唖然とした。


 これはもはや、ファシズムではないのか。


 蒟蒻畑にもマンナンライフにも罪は無い。悪いのは、子供に食べさせた親であり、保護者である。蒟蒻畑のパッケージにも、喉に詰まりやすいので高齢者と子供は食べてはいけないと明記してある。その警告を無視して、1歳児に凍らせて与えた祖母に、全く落ち度は無かったというのか?


 「言ったもん勝ち」の世の中なので、こんにゃくゼリーのせいで自分の子供が死んでしまった親は、(自分たちの落ち度も棚に上げ)製造元を糾弾し、訴訟も起こすだろう。最近の社会の傾向がそうだから仕方がない。だが、それがあっさりと通ってしまうのはいかがなものか?


 世間に流通する商品・食品に、100%安全なものなど、実はないのではないか。使い方や食べ方を誤れば、どんなものだって事故に繋がる可能性はあると思う。それを防ぐのは消費者の知恵であり、責任だったはずだ。ピーナッツ、飴、餅、饅頭など、子供や高齢者が喉に詰まらせる可能性のある食品は他にいくらでもある。特に餅などは、こんにゃくゼリーの何百倍もの危険度だと言う。常識で考えれば分かることだが。しかしそれらの食品が規制の対象になる気配は無い。こんにゃくゼリーだけが槍玉にあげられているのだ。どう考えてもおかしい。

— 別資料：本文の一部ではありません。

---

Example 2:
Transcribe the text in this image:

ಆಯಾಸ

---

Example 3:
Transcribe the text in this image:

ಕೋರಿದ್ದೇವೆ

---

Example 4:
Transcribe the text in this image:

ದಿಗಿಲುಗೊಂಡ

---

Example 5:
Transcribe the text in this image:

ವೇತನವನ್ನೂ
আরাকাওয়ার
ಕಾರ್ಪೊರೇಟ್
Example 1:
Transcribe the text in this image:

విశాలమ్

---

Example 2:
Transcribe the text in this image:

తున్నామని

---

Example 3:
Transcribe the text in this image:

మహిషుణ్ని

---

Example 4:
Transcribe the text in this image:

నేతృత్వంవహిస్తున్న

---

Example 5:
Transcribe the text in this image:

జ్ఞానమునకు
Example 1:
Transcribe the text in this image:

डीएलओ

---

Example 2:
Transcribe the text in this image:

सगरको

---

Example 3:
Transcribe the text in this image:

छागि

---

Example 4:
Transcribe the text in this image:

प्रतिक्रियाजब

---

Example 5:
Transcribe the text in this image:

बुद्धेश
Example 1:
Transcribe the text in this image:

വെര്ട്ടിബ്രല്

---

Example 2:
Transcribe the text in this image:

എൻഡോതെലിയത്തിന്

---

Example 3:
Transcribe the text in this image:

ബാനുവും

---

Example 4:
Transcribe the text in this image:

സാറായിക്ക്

 野田聖子消費者庁長官には、常識感覚が無いのだろうか?「餅は規制しないんですか?」と質問された所、「餅は喉に詰まらせて死ぬと言う常識が一般に知られている」と答えたと言う。もはや詭弁にもなっていない、まるでコントのようなやり取りだ。こんにゃくゼリーの規制に、誰もが納得せきるようなきちんとした根拠も示せないのだから。人気取り、選挙対策と揶揄されても仕方がない。一部の国民に媚びて、一企業と常識を切り捨てたのだ。


 「空気を読んで」蒟蒻畑を製造中止にしてしまったマンナンライフ。気持ちは分かるが早まった行為だった。もっと徹底的に議論するべきだった。曖昧な感情論だけで長年愛されてきた商品を製造中止にしてしまうなんて、今まで蒟蒻畑を愛してきた消費者にも失礼だと思う。亡くなった子供は確かに気の毒だが、だからといってマンナンライフが全面的に責めを負う必要はまったく無いと思う。

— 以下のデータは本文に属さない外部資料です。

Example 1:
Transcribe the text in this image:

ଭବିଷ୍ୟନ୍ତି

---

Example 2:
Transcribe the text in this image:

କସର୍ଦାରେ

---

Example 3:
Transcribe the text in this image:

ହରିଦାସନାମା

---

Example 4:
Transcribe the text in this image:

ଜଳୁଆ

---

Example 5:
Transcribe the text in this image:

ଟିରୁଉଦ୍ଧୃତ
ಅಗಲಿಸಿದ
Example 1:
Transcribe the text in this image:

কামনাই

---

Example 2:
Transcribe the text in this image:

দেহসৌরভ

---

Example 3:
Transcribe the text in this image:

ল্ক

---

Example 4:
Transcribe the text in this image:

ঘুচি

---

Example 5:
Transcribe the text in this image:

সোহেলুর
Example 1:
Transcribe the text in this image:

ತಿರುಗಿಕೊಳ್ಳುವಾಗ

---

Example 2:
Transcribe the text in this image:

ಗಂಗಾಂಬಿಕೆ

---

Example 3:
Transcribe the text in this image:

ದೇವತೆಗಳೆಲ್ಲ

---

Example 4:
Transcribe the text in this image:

 「たかがゼリー」「たかがお菓子」と軽く考えられているのだろうか?確かに蒟蒻畑がこの世から消えても日本人の生活に全く支障は無いが・・・問題はそんなことではない。理不尽で感情的な抗議で政府の機関までが動き、その主張が通ってしまうことが恐ろしい。「いいがかり」が「いいがかり」でなくなってしまうことが恐ろしい。


 蒟蒻畑の長年のファンとして、一日も早い製造再開を切望する。